A Molecular Perspective on the Dynamics and Entropy of Solvation Shell Water

Abstract

The dynamic and thermodynamic properties of water remains an active area of research due to its significance in the biological processes. Although the pure water properties have been extensively studied through experimental and theoretical methods, water in the solvation shell represents a more realistic and complex scenario for naturally occurring water molecules. Using all-atom molecular dynamics simulations, the dynamics (diffusion coefficients and mean residence times) and thermodynamics of water molecules (entropy) in the solvation shell and bulk water have been investigated in my thesis. With the help of 360 different correlation functions, we showed that the key factor that governs the dynamics of water in a particular DNA groove is the position along the DNA. Extending this study to DNA in hydrated ionic liquid (IL) systems, we showed how the dynamics of water in these hydrated IL solutions causes significant changes in the dynamics of IL cations near different DNA base pairs.

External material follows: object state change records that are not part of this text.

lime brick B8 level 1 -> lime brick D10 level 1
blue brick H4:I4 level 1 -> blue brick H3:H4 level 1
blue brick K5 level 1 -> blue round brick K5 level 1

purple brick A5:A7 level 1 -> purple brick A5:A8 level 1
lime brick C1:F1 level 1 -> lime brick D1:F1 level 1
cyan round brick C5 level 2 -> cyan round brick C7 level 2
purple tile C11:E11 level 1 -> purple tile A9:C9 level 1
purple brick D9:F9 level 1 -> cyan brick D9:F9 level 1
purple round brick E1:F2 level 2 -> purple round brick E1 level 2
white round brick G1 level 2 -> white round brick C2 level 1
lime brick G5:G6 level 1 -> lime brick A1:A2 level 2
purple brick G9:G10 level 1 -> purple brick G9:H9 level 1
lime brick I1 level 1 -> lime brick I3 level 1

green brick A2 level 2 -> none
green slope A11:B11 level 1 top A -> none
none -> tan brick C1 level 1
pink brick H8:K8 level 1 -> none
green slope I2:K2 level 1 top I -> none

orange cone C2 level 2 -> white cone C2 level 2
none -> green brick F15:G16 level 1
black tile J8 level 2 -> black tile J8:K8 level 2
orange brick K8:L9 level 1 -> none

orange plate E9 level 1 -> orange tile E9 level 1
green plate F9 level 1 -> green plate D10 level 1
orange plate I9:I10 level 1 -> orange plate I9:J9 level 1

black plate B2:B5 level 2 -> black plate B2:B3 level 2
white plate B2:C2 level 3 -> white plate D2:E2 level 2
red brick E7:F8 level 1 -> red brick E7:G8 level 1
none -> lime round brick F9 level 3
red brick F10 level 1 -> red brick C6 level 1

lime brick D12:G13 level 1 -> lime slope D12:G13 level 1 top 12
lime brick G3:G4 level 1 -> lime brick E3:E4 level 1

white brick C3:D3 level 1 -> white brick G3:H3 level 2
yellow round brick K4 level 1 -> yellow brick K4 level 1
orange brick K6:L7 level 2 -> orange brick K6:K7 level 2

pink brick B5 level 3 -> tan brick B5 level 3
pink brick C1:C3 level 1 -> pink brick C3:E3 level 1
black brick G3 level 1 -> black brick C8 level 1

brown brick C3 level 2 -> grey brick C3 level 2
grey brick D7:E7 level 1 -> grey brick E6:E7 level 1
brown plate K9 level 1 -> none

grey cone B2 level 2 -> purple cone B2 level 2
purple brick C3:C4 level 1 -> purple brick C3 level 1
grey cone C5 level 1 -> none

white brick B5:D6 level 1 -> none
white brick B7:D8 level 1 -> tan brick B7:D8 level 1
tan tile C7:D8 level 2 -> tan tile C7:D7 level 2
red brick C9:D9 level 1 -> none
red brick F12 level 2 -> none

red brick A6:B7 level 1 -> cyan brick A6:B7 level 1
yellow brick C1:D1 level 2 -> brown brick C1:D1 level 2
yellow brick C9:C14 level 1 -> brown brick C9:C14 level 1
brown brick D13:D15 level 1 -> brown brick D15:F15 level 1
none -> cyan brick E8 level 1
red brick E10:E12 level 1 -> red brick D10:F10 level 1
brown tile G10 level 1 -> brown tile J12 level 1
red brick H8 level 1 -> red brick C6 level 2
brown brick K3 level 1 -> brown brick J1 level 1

In thermodynamics, we investigated the entropy of individual water molecules around different cations and anions. After establishing the reliability of our method by showing the correlation with experimental solvation entropy, we discussed how cations and anions affect solvation shell water differently. We also show a significant contribution of entropy change in the solvation shell originates from the second solvation shell. Finally, we investigated the relation between dynamics and thermodynamics by studying water in the supercooled state. We could show that at the temperature where the dynamical transition takes place in water, the thermodynamic behavior of water (i.e., entropy) also changes. Further, our results provide new insights on the effect of structural polymorphism (high and low-density liquid) and fragile to strong crossover transition on water entropic behavior in its pure state. When the study is extended to the solvation shells of ions, the results correlate the structural polymorphism to the freezing behavior of water. Overall, the study aims to enrich the understanding of solvation shell water in addition to complementing previously known phenomena.